2.3.1. Persoonlijkheid – Ten-Item Personality Inventory
Er werd geen significant verschil gevonden tussen vrouwelijke patiënten en vrouwelijke
controles voor de vijf persoonlijkheidsdomeinen via de Mann-Whitney U test, maar ook hier
kan dezelfde tendens gezien worden als in de totale studiepopulatie.

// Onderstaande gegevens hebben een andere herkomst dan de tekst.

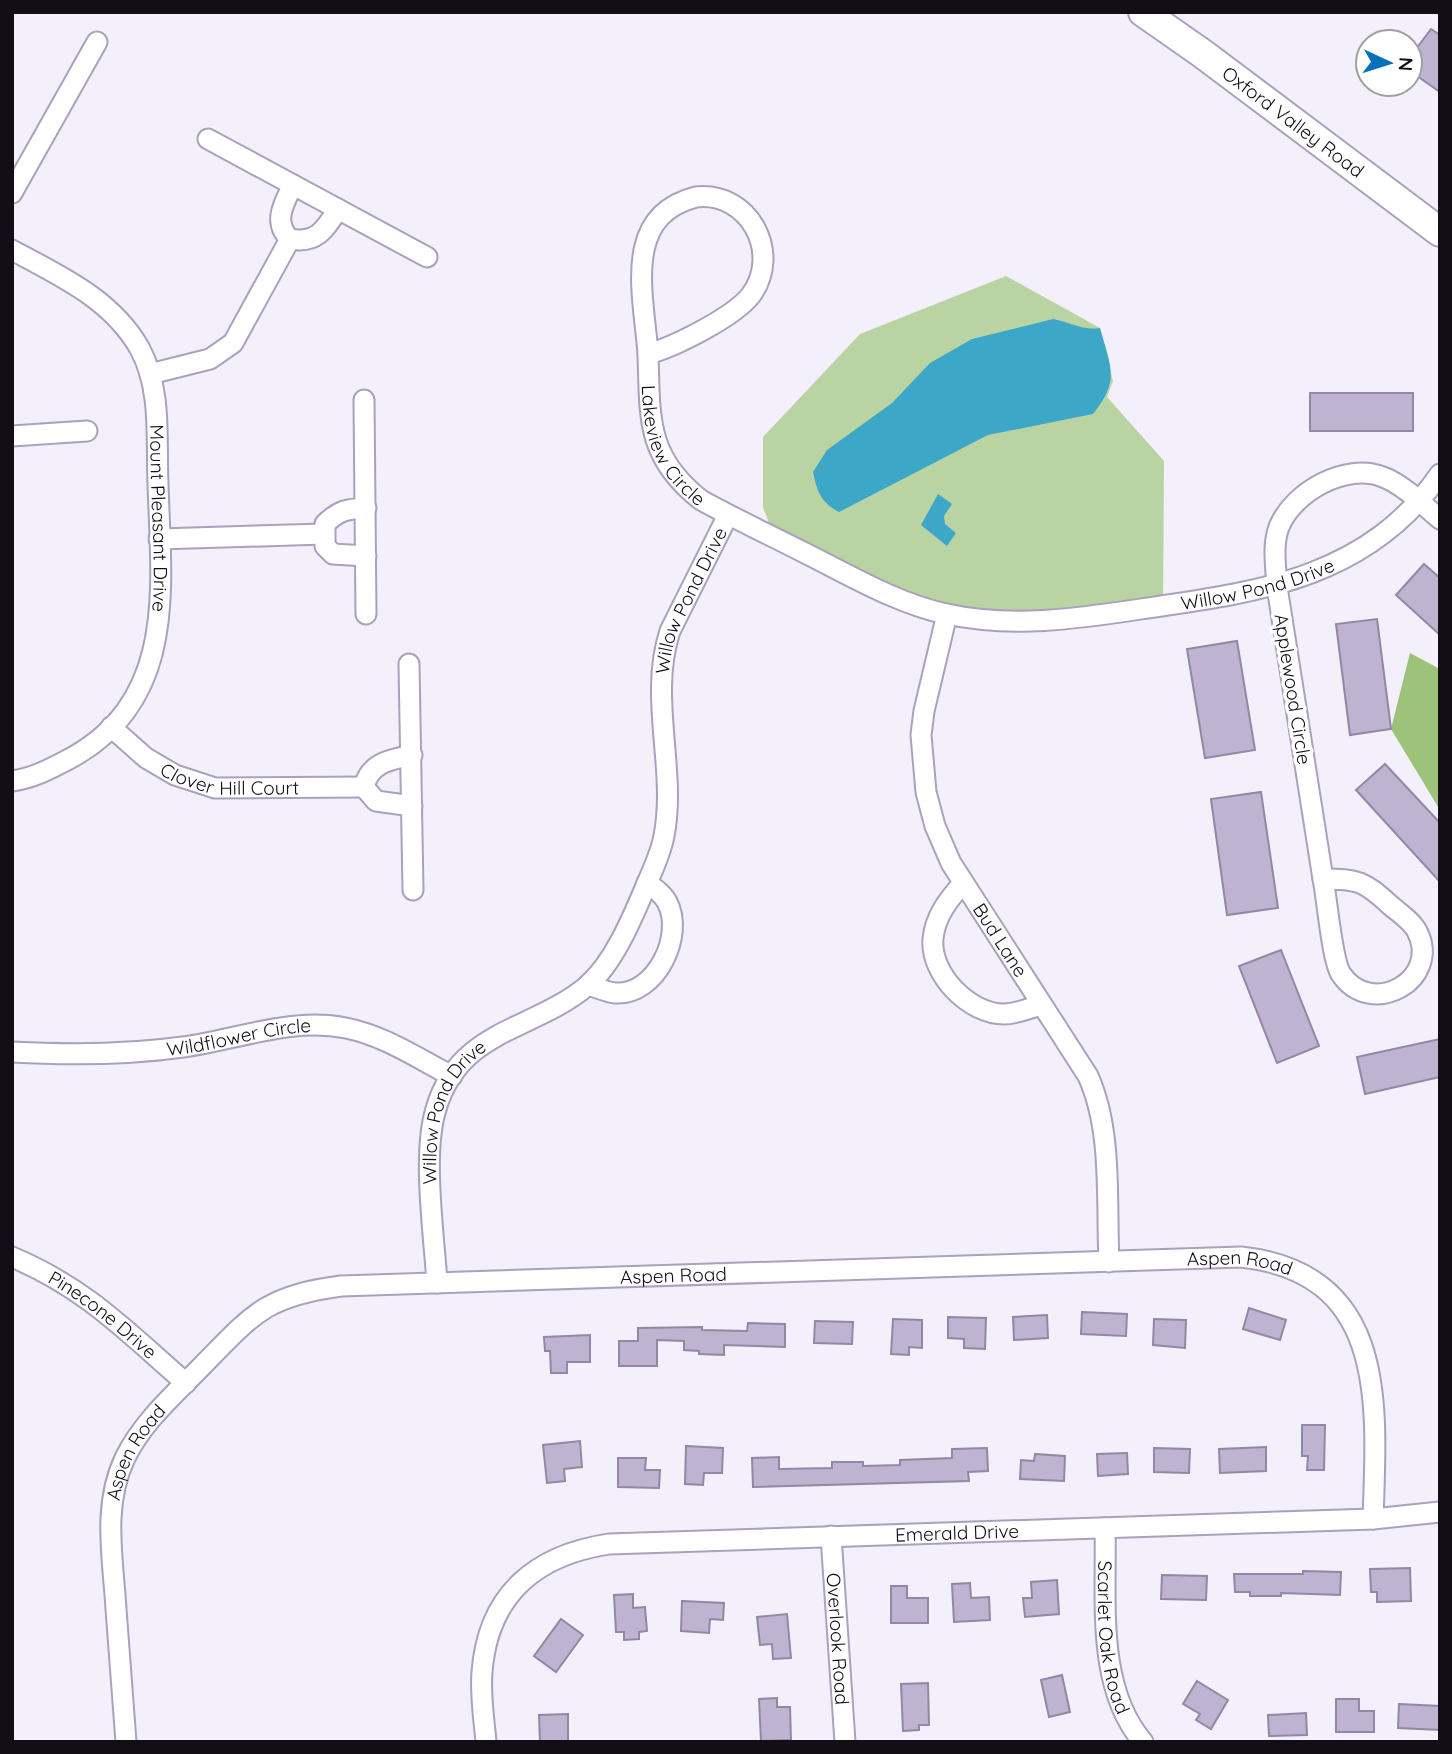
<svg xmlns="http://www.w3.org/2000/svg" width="1452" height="1754" viewBox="0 0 1452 1754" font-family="Quicksand,sans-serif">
	<rect width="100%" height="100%" fill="#f3effb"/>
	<path fill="#b9d4a2" d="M 1006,276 L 1100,328 L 1113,381 L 1107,397 L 1164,461 L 1163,606 L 1066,620 L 947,614 L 774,537 L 763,507 L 763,437 L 860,334 Z"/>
	<path fill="#9dc37a" d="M 1410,653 L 1440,669 L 1440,810 L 1391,729 Z"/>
	<g fill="#3ca7c7">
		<path d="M 1053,319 C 1070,322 1083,331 1100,328 C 1111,368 1120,380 1093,414 L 988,435 L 839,512 C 821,503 817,491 813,472 L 827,450 L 892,403 L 930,363 L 972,339 Z"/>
		<path d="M 938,494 L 952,504 L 944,516 L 945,524 L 956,533 L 947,546 L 921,525 Z"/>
	</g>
	<g fill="#beb4d1" stroke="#9188a3" stroke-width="2">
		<path d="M 1431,29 L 1440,35 L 1440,92 L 1410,71 L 1410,57 Z"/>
		<rect x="1310" y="393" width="103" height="38"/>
		<path d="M 1424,564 L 1440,578 L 1440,635 L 1396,595 Z"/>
		<path d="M 1377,619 L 1391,729 L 1350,735 L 1336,624 Z"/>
		<path d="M 1237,641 L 1255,750 L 1205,758 L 1187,649 Z"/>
		<path d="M 1385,764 L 1440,823 L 1440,882 L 1356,790 Z"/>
		<path d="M 1261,792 L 1278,908 L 1227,915 L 1211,799 Z"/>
		<path d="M 1281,950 L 1319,1046 L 1277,1063 L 1239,966 Z"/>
		<path d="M 1440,1039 L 1440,1077 L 1365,1094 L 1357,1057 Z"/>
		<path d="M 1249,1308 L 1286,1320 L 1280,1340 L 1243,1329 Z"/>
		<path d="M 1082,1312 L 1127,1314 L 1126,1336 L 1081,1334 Z"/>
		<path d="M 1047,1315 L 1048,1338 L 1014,1340 L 1013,1317 Z"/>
		<path d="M 948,1317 L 986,1318 L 985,1349 L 964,1348 L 964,1339 L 948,1338 Z"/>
		<path d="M 893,1319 L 922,1320 L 922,1348 L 909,1347 L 909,1355 L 891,1354 Z"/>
		<path d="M 1154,1319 L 1186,1320 L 1185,1348 L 1153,1345 Z"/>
		<path d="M 815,1321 L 853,1322 L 852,1344 L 814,1343 Z"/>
		<path d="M 748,1323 L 785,1324 L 785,1347 L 724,1345 L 724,1355 L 699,1354 L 699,1351 L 684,1350 L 684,1341 L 657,1340 L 657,1366 L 619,1366 L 619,1341 L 638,1341 L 638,1328 L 702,1327 L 702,1330 L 747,1331 Z"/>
		<path d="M 590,1335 L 590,1362 L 567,1362 L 567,1373 L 551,1373 L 550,1351 L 545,1351 L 544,1337 Z"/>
		<path d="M 1302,1425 L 1325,1425 L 1324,1470 L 1307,1470 L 1308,1456 L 1302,1456 Z"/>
		<path d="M 580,1441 L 582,1467 L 564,1469 L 565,1481 L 547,1483 L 543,1445 Z"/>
		<path d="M 686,1446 L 723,1448 L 722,1473 L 704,1473 L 703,1485 L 685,1484 Z"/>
		<path d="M 1266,1447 L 1266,1471 L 1220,1473 L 1219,1449 Z"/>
		<path d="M 987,1448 L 988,1471 L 968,1472 L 969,1481 L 753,1487 L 752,1458 L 779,1457 L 779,1469 L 832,1468 L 832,1462 L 863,1462 L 863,1466 L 900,1465 L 900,1460 L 952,1458 L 952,1449 Z"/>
		<path d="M 1154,1448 L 1190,1449 L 1189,1473 L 1154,1472 Z"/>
		<path d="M 1127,1453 L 1128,1474 L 1098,1476 L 1097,1454 Z"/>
		<path d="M 1035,1454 L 1065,1456 L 1064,1481 L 1020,1479 L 1021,1460 L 1034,1461 Z"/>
		<path d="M 618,1458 L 646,1458 L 645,1470 L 660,1470 L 659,1488 L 618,1487 Z"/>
		<path d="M 1410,1568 L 1411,1601 L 1377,1602 L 1377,1592 L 1371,1592 L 1370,1569 Z"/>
		<path d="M 1303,1571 L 1341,1572 L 1340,1595 L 1281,1593 L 1281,1596 L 1250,1596 L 1250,1592 L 1235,1592 L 1234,1574 L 1303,1574 Z"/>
		<path d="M 1162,1575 L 1207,1576 L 1206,1600 L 1161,1599 Z"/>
		<path d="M 1057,1580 L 1059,1614 L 1025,1617 L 1023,1598 L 1032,1598 L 1031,1582 Z"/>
		<path d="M 970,1583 L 971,1598 L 989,1597 L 990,1620 L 954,1622 L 952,1584 Z"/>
		<path d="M 891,1586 L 907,1586 L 907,1598 L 928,1598 L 928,1623 L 891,1623 Z"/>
		<path d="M 633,1594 L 633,1608 L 645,1607 L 647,1631 L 639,1632 L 639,1639 L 624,1640 L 624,1632 L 616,1632 L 614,1595 Z"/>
		<path d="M 682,1601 L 724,1603 L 723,1620 L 710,1619 L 709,1633 L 681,1631 Z"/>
		<path d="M 787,1614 L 791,1658 L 773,1659 L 772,1644 L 760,1645 L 757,1617 Z"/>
		<path d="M 561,1619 L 583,1635 L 556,1672 L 534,1656 Z"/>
		<path d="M 1062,1675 L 1070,1712 L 1049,1717 L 1041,1680 Z"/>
		<path d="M 1197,1681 L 1228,1700 L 1211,1729 L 1196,1720 L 1200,1714 L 1183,1704 Z"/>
		<path d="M 928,1683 L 929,1725 L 919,1725 L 919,1730 L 903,1731 L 901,1684 Z"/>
		<path d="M 777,1698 L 777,1707 L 790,1707 L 791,1740 L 761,1741 L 759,1699 Z"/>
		<path d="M 1336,1699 L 1359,1699 L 1359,1711 L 1374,1711 L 1374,1732 L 1336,1732 Z"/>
		<path d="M 1399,1704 L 1440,1706 L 1440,1730 L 1398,1728 Z"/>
		<path d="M 1306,1713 L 1307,1735 L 1269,1736 L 1268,1715 Z"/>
		<path d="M 568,1714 L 568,1741 L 540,1742 L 539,1715 Z"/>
	</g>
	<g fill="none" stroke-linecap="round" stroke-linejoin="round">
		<g stroke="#aaa1bd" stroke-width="23">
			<g id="street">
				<path d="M 208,139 L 427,257"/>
				<path d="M 293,185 C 284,203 272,222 290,239 C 316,244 325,230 338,209"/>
				<path d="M 12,193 L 97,42"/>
				<path d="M 696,197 C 749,191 782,253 751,295 C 734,317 674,347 648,354 C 644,296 621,216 696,197 Z"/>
				<path id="s1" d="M 12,250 C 60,276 112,299 140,349 C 162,390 156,439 158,484 C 161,586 178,699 71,758 C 52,768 34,778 12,781"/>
				<path id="s2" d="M 648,354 C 650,418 646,457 701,500 C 735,519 770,535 805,553 C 851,576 896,603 946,614 C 1013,628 1075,619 1141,609 C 1258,592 1367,579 1440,474"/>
				<path d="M 150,374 L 210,359 L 233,343 L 290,239"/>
				<path d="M 364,400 L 366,614"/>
				<path d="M 12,436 L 87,431"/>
				<path d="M 366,508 C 347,509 339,510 325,524 L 325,546 L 333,554 L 366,556"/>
				<path d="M 159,539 L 324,534"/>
				<path id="s3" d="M 947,614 L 924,711 L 921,735 L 926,792 L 935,826 L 951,863 L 1088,1076 C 1113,1131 1106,1202 1109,1262"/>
				<path d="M 409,664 L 413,890"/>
				<path id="s4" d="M 111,727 L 146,758 L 175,775 L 215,788 L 364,787"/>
				<path d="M 412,755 C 390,760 370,762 364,787 L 376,801 L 412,806"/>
				<path d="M 1323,879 L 1277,587 C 1276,567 1272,546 1279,527 C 1293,492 1346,462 1383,477 C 1404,485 1423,505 1440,519"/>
				<path d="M 1323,879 C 1358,879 1364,881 1390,905 C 1398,912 1412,921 1417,931 C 1442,980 1371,1019 1341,974 C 1332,961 1327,898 1323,879 Z"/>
				<path d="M 963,883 C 949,899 935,916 933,939 C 930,974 969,1014 1004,1014 C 1017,1014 1029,1008 1041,1005"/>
				<path d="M 588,985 C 596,987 606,992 615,993 C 656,996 685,935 667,902 C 663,894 654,888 647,883"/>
				<path id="s5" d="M 12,1052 C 69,1055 126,1055 183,1047 C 237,1040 290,1017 346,1028 C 385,1036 417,1058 452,1076"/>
				<path id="s6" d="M 12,1257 C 86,1288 127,1332 186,1383"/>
				<path id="s7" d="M 437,1283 C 434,1234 422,1154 436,1109 C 459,1029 533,1031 587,986 C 615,962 634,914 648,881 C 654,867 661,852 664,836 C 677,769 648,698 670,631 L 728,515"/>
				<path id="s8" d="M 1105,1528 C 1107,1597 1095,1686 1143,1742"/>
				<path id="s9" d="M 831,1536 L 845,1742"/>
				<path id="s10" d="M 126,1742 C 123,1698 119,1654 116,1609 C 113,1558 102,1506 125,1458 C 143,1421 175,1394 203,1365 C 254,1313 266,1296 341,1286 L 1241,1257 C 1388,1273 1377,1404 1373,1519"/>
				<path id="s11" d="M 486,1742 C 484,1719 480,1695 482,1672 C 488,1594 536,1555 609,1544 L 1373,1519 L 1440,1512"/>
			</g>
		</g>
		<g stroke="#aaa1bd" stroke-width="32">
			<g id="secondary">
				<path id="s12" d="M 1143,12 L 1203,54 L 1440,232"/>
			</g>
		</g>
		<use href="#street" stroke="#fff" stroke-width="19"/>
		<use href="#secondary" stroke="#fff" stroke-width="28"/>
	</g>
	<g text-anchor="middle" stroke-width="7" stroke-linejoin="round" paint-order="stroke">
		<g font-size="19" fill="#110e17" stroke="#fff">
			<text dy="7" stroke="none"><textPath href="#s12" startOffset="186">Oxford Valley Road</textPath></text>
			<text dy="7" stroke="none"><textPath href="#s2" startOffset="98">Lakeview Circle</textPath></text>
			<text dy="7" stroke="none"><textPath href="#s1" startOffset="336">Mount Pleasant Drive</textPath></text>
			<text dy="7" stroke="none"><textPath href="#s2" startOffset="749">Willow Pond Drive</textPath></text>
			<text dy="7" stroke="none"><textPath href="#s7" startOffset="788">Willow Pond Drive</textPath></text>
			<text transform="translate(1293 689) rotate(81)" y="7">Applewood Circle</text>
			<text dy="7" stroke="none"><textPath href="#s4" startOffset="136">Clover Hill Court</textPath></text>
			<text dy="7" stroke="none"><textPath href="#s3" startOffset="348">Bud Lane</textPath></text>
			<text dy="7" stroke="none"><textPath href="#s5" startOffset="228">Wildflower Circle</textPath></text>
			<text dy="7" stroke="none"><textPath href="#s7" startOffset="178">Willow Pond Drive</textPath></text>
			<text dy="7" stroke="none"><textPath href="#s10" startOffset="1472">Aspen Road</textPath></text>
			<text dy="7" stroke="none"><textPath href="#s10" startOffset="905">Aspen Road</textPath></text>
			<text dy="7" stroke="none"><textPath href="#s6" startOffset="108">Pinecone Drive</textPath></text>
			<text dy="7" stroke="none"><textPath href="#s10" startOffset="296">Aspen Road</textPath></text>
			<text dy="7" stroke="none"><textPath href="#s11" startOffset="616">Emerald Drive</textPath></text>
			<text dy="7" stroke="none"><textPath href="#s8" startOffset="110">Scarlet Oak Road</textPath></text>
			<text dy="7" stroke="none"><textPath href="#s9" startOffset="103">Overlook Road</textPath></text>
		</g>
	</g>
	<rect width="1452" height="1754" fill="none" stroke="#110e17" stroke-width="28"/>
	<g transform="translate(1389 63) rotate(94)"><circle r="33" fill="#ffffff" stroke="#a09fa2" stroke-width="2"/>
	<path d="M0-5L12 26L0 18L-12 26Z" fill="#0571bc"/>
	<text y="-10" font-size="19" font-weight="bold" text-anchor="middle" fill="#110e17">N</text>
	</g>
</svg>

2.3.2. Perfectionisme – Frost-Multidimensionele Perfectionisme Schaal
Er werd geen significant verschil gevonden via de ongepaarde t-toets tussen vrouwelijke
patiënten en controles voor perfectionisme, in tegenstelling tot de volledige studiepopulatie en
de mannen. Ook binnen de beide subdomeinen positief en negatief perfectionisme werd geen
significant verschil gevonden. Weliswaar kan dezelfde trend gezien worden, waarbij
vrouwelijke patiënten eveneens (niet-significant) hoger scoren op alle domeinen van
perfectionisme in vergelijking met controles.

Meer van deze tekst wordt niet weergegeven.